- **The task**:
Rewrite the records from the line containing "4.1.1. Interviste" through the line containing "5.4.1. Mappare l’ecosistema" as a Markdown table with the columns Number and Record line. Give each line its own row numbered in order, and leave out any blank lines.
[[ Given records, beginning ]]
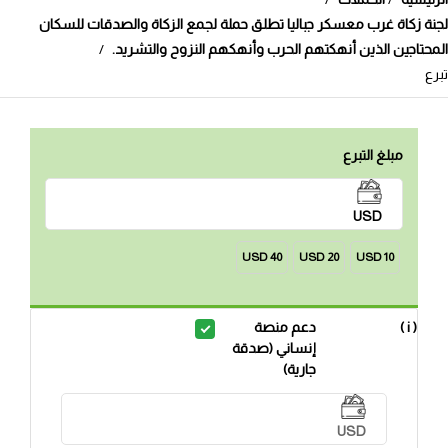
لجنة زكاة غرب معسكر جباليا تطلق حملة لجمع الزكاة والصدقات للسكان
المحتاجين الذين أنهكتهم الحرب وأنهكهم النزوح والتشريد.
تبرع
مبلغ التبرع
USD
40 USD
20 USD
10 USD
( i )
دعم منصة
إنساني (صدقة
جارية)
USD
[[ Given records, end ]]
[[ Given records, beginning ]]
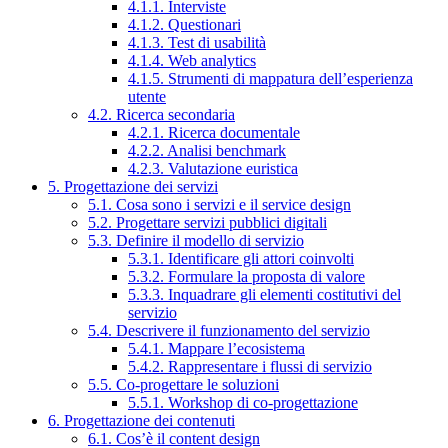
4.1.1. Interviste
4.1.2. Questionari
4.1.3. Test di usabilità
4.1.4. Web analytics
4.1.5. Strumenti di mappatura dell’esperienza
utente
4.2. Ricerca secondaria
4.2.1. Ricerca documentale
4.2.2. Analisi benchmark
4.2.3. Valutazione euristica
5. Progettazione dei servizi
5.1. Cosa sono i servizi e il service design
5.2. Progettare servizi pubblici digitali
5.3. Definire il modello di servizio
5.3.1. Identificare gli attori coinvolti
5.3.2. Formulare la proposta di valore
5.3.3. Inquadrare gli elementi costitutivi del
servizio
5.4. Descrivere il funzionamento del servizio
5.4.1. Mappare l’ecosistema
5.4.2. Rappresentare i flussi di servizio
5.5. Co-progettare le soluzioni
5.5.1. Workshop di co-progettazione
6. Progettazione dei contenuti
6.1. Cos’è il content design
[[ Given records, end ]]
- **Result**:
| Number | Record line |
|---|---|
| 1 | 4.1.1. Interviste |
| 2 | 4.1.2. Questionari |
| 3 | 4.1.3. Test di usabilità |
| 4 | 4.1.4. Web analytics |
| 5 | 4.1.5. Strumenti di mappatura dell’esperienza |
| 6 | utente |
| 7 | 4.2. Ricerca secondaria |
| 8 | 4.2.1. Ricerca documentale |
| 9 | 4.2.2. Analisi benchmark |
| 10 | 4.2.3. Valutazione euristica |
| 11 | 5. Progettazione dei servizi |
| 12 | 5.1. Cosa sono i servizi e il service design |
| 13 | 5.2. Progettare servizi pubblici digitali |
| 14 | 5.3. Definire il modello di servizio |
| 15 | 5.3.1. Identificare gli attori coinvolti |
| 16 | 5.3.2. Formulare la proposta di valore |
| 17 | 5.3.3. Inquadrare gli elementi costitutivi del |
| 18 | servizio |
| 19 | 5.4. Descrivere il funzionamento del servizio |
| 20 | 5.4.1. Mappare l’ecosistema |